Why the skill layer is where the value moved

Anyone can call an API. The scarce thing is knowing exactly how to sequence the calls, what to check, how to phrase the output, and where the task tends to go wrong. That accumulated know-how is what a skill captures — and why skills, not plugins, are what people buy and sell. A marketplace of skills is a marketplace of packaged expertise. We unpack the marketplace dynamics in the AI agent skill marketplace guide.

When to use which

  • Call an API directly when you are writing deterministic code for one fixed integration inside your own app, and no judgement is needed.
  • Wire up a plugin when you want an agent to be able to reach a system, but the orchestration is simple or you are still experimenting.
  • Build a skill when the task has multiple steps, needs judgement or guardrails, will be reused, or you want to share or sell it. That is the moment to package it properly — see how to build an AI agent skill.

Where MCP fits

The Model Context Protocol (MCP) is a recent standard for exposing tools and data to agents in a consistent way. In the stack above, MCP is a plugin transport — a clean, portable way to deliver tools to an agent. It is not a competitor to skills; a skill happily uses MCP-delivered tools. GeraSkills exposes its own MCP endpoint so agents can discover the catalogue programmatically.

How this maps to GeraSkills

GeraSkills is a marketplace for the top layer — skills. Creators package complete, reusable capabilities (which may orchestrate many underlying plugins and APIs), and buyers install a finished workflow rather than wiring tools together themselves. Agents that need to take transactional actions across the wider stack can reach for GeraNexus, and payouts to creators settle through GeraCash.

The takeaway

APIs are the wiring, plugins are the tools, skills are the know-how. The confusion clears the moment you see them as layers rather than rivals — and the layer worth packaging, selling, and buying is the skill.

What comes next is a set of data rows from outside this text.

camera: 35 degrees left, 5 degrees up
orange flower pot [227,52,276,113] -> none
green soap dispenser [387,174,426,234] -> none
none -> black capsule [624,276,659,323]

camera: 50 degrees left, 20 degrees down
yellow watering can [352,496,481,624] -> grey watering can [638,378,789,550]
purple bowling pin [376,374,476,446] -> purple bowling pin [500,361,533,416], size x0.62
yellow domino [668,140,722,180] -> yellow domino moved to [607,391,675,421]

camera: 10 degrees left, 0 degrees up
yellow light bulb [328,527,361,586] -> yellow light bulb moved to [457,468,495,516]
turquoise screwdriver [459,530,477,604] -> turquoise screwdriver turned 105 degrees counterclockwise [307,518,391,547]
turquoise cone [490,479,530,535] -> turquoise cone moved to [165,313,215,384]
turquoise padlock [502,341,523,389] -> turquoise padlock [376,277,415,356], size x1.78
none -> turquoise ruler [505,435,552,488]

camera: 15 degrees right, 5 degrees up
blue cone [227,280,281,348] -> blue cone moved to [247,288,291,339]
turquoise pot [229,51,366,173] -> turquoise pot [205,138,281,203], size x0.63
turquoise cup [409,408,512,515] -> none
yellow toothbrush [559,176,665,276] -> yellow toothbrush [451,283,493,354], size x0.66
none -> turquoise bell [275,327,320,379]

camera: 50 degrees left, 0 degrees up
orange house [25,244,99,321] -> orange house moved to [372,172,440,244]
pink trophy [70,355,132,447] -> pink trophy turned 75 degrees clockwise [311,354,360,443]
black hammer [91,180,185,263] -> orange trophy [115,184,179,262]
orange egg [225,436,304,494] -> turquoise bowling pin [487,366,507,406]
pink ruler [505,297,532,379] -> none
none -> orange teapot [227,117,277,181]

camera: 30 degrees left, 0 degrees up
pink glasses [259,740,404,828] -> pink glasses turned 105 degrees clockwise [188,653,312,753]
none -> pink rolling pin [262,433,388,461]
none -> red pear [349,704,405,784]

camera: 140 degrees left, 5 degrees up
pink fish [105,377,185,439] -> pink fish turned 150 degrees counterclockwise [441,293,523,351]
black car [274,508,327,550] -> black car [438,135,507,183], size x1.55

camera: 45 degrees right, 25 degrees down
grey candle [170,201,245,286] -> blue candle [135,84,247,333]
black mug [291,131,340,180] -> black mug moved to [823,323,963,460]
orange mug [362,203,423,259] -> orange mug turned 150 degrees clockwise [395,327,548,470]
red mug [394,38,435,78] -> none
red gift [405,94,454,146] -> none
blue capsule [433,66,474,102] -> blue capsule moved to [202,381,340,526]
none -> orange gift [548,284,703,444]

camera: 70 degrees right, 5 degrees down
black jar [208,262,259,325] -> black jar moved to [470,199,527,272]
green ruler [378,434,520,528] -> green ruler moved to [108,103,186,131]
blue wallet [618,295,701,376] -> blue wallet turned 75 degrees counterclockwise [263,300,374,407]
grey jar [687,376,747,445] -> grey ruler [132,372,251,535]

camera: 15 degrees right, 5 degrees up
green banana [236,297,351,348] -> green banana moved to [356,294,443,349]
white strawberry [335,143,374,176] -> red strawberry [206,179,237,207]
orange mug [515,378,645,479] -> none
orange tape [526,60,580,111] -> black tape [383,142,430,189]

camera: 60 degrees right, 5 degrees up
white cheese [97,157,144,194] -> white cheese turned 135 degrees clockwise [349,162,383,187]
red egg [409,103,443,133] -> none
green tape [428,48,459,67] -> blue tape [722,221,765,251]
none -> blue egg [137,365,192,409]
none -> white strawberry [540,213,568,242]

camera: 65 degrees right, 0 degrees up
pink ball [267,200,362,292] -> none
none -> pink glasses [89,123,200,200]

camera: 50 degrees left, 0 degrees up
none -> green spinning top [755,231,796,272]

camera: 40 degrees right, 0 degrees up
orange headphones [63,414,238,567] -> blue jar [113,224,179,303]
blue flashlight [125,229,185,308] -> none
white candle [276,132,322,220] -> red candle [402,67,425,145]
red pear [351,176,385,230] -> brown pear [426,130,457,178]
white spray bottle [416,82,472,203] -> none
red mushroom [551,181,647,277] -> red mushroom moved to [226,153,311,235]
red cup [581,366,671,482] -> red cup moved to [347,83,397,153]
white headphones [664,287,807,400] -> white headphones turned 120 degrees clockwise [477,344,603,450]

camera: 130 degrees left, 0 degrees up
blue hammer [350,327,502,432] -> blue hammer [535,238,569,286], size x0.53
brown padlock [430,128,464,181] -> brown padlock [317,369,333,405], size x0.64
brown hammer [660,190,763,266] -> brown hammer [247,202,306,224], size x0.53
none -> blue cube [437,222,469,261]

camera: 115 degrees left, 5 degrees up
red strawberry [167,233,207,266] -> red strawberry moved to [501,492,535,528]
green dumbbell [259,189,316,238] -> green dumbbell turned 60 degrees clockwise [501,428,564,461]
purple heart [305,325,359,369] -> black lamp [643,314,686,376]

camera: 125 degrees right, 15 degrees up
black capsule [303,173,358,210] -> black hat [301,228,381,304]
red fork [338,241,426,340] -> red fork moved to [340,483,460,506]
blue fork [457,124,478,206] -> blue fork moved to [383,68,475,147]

Start with what are AI agent skills if you want the ground floor, or browse real skills to see the top layer in practice.

Frequently asked questions

What is the difference between an AI skill and a plugin?
A plugin (or tool) gives an agent access to one external system — a single capability like "search the web" or "create a calendar event". A skill is higher-level: it packages instructions, examples, guardrails, and often several plugins into a complete, reusable workflow that accomplishes a whole task.
Is an API the same as an AI skill?
No. An API is a raw interface a developer calls in code. A skill wraps the know-how of using one or more APIs — when to call them, in what order, with what guardrails — into something an agent can use directly and a non-developer can install.
When should I build a skill instead of just calling an API?
Build a skill when the task involves judgement, multiple steps, or repeated reuse — and especially when you want to share or sell it. Call an API directly when you are writing deterministic code for a single, fixed integration inside your own app.